P ( good melon = yes ) = 8 17 ≈ 0.471 P( Good melon = yes )=\frac{8}{17}\approx0.471 P( good melon = yes )=1780.471

P ( good melon = no ) = 9 17 ≈ 0.529 P( Good melon = no )=\frac{9}{17}\approx0.529 P( good melon = no )=1790.529

【 Class conditional probability P ( x i ∣ c ) P(x_i|c) P(xic)
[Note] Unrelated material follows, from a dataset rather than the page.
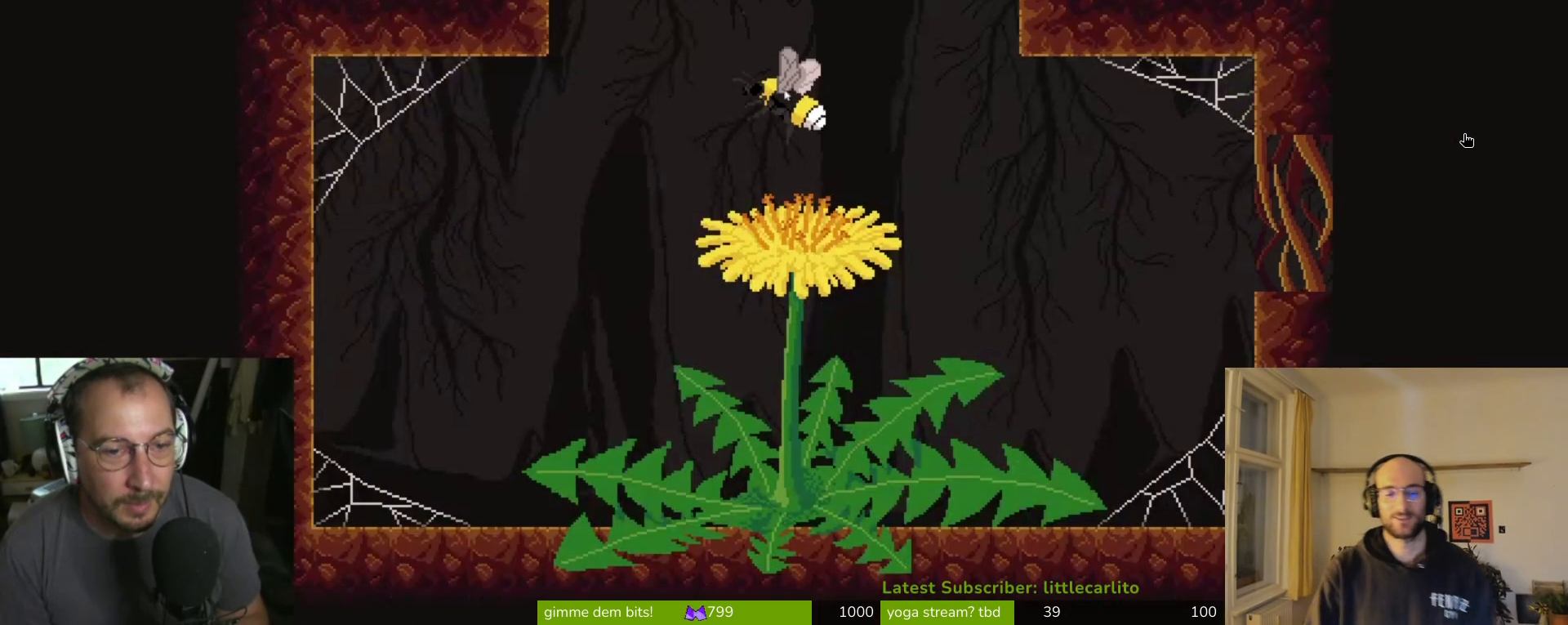
{"dt_ms": 500, "buttons": [], "left_stick": "center", "right_stick": "center", "events": []}
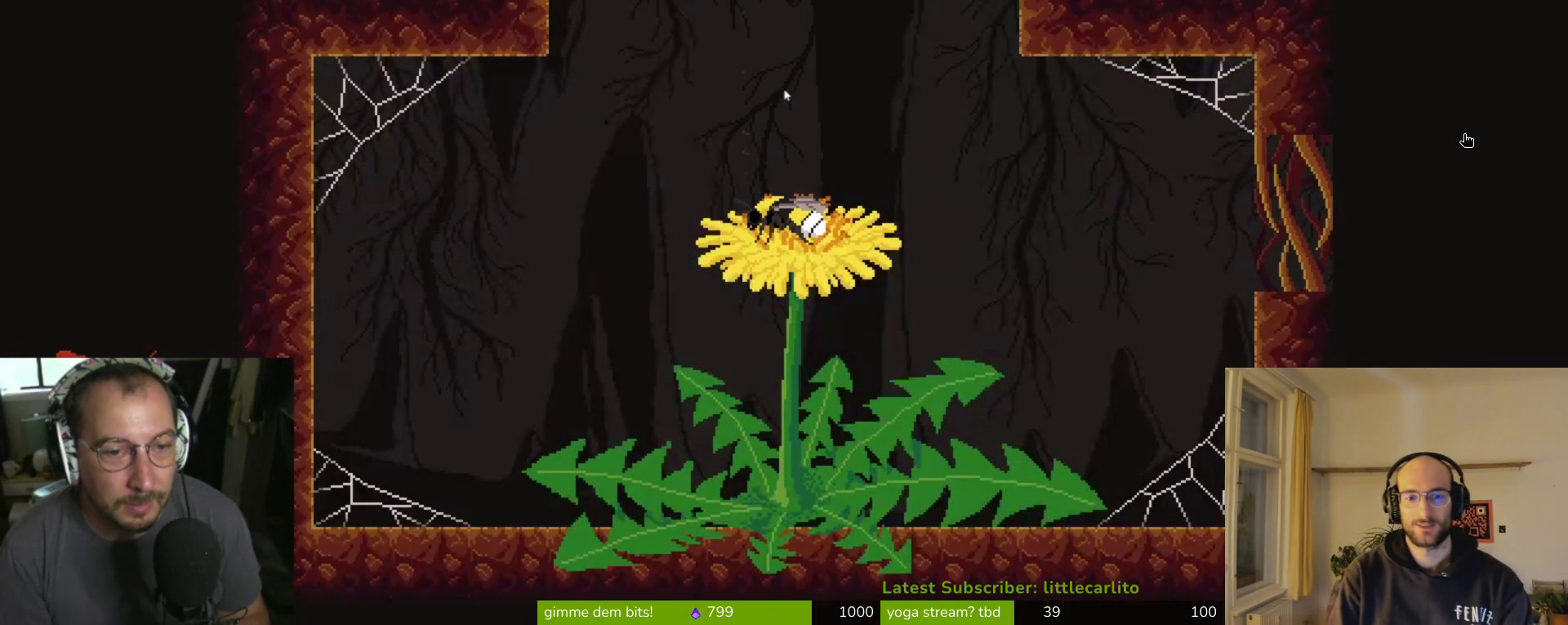
{"dt_ms": 500, "buttons": [], "left_stick": "down", "right_stick": "center", "events": [[333, "left_stick", "down"]]}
 Insert picture description here

【 Naive Bayes classifier 】

 Insert picture description here

because , 0.038 0.038 0.038 > 6.80 × 1 0 − 5 6.80\times10^{-5} 6.80×105

Park plain shellfish leaf Si branch class device take measuring try sample Ben " measuring 1 " sentence other by " good melon " Naive Bayes classifier will test samples " measuring 1" Judge as " Good melon " Park plain shellfish leaf Si branch class device take measuring try sample Ben " measuring 1" sentence other by " good melon "

2.4 Laplacian smoothing

  • Question elicitation
       In practice, we will definitely encounter , such as : The attribute is “ Knock sound = Crisp ” There are 8 Samples , But this 8 The categories of samples are “ Good melon ” No . So there is : P clear brittle ∣ yes = P ( knock The sound = clear brittle ∣ good melon = yes ) = 0 8 = 0 P_{ Crisp | yes }=P( Knock sound = Crisp | Good melon = yes )=\frac{0}{8}=0 P clear brittle yes =P( knock The sound = clear brittle good melon = yes )=80=0, When it is treated as a tandem , Whatever other attributes of the sample are , Even on other attributes, it looks good , The result of classification will be “ Good melon = no ”, It's obviously not reasonable .

  • Laplacian smoothing
       Molecule plus one , Add to the denominator K,K Represents the number of categories .

  • Example

 Insert picture description here

3. Naive Bayesian classifier extension

3.1 Data processing

   There are many ways to use naive Bayes classifier in real tasks .
   for example , If the task requires high prediction speed , For a given training set , All probability estimates involved in naive Bayesian classifier can be calculated and stored in advance , In this way, the prediction can be made only by " Look up the table " Then we can judge ;
   If task data changes frequently , You can use “ Lazy study ” (lazy learning) The way , No training at first , When the prediction request is received, the probability estimation is performed according to the current data set ;
   If the data keeps growing , On the basis of the existing valuation , Incremental learning can be achieved only by counting and modifying the probability estimates involved in the attribute values of new samples .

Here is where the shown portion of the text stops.